Jon Schnitzer’s documentary Haunters: The Art of the Scare attempts to delve deeper into the haunted attractions that draw myriad thrillseekers every Halloween season. Some interesting insight is offered–why creators are driven to build such haunts, what makes people want to act in them, how attendees are affected (for better or worse) by them. Ultimately, though, the film fails to do justice to its promising subject.

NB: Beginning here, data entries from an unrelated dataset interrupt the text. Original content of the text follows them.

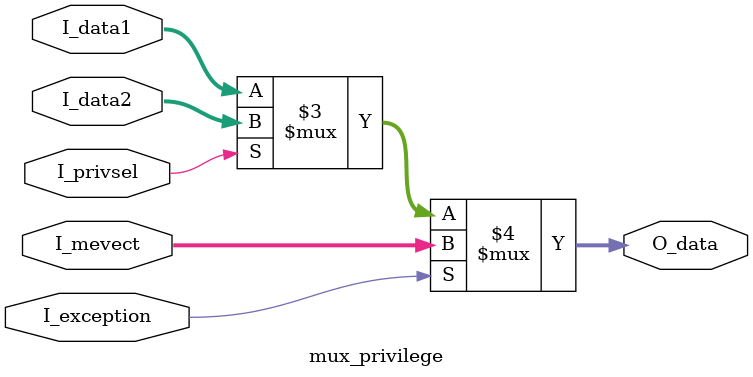
<source format=v>

module mux_privilege(
        input wire I_exception,        //interrupt select
		input wire I_privsel,
		input wire [31:0] I_mevect,
		input wire [31:0] I_data1,
		input wire [31:0] I_data2,
		output wire [31:0] O_data
	  );

    assign O_data = (I_exception == 1'b1) ? I_mevect : ((I_privsel == 1'b0) ? I_data1 : I_data2);

endmodule

</source>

Primary among the disappointments is the disproportionate attention given to amateur and extreme haunts (more professional operations such as Haunted Overload in New Hampshire and Universal Studios Halloween Horror Nights are barely covered). The stories of local nobodies staging attractions on their own property simply aren’t that captivating. Making matters worse, the documentary seems to resort to the manufactured drama typical of reality television. A resoundingly false note is struck when a haunter receives (and reads aloud) a text from his Halloween-denouncing wife while in the midst of being interviewed. Further cause for skepticism: the testimony of a neighbor who claims she was traumatized by the haunt next door, yet somehow managed to get tricked into attending it several more times. If the film had chapter titles, “The House on Haunted Shill” would be a perfect one here.
So much focus is given to notorious extremist Russ McKamey, the documentary plays like a covert commercial for McKamey Manor. Accordingly, a distorted impression of haunting is given, where sadism and degradation masquerades as entertainment. The “art” of the scare reduces to torture porn, a point underscored by McKamey’s obsessive, close-up recording of attendees’ anguish.
Even though I only spent $3.99 on an Amazon video rental, I still felt fleeced by Haunters. Perhaps the best thing that can be said about this documentary is that it has left the door open for a much less misguided and more compelling exploration of the haunted attraction phenomenon.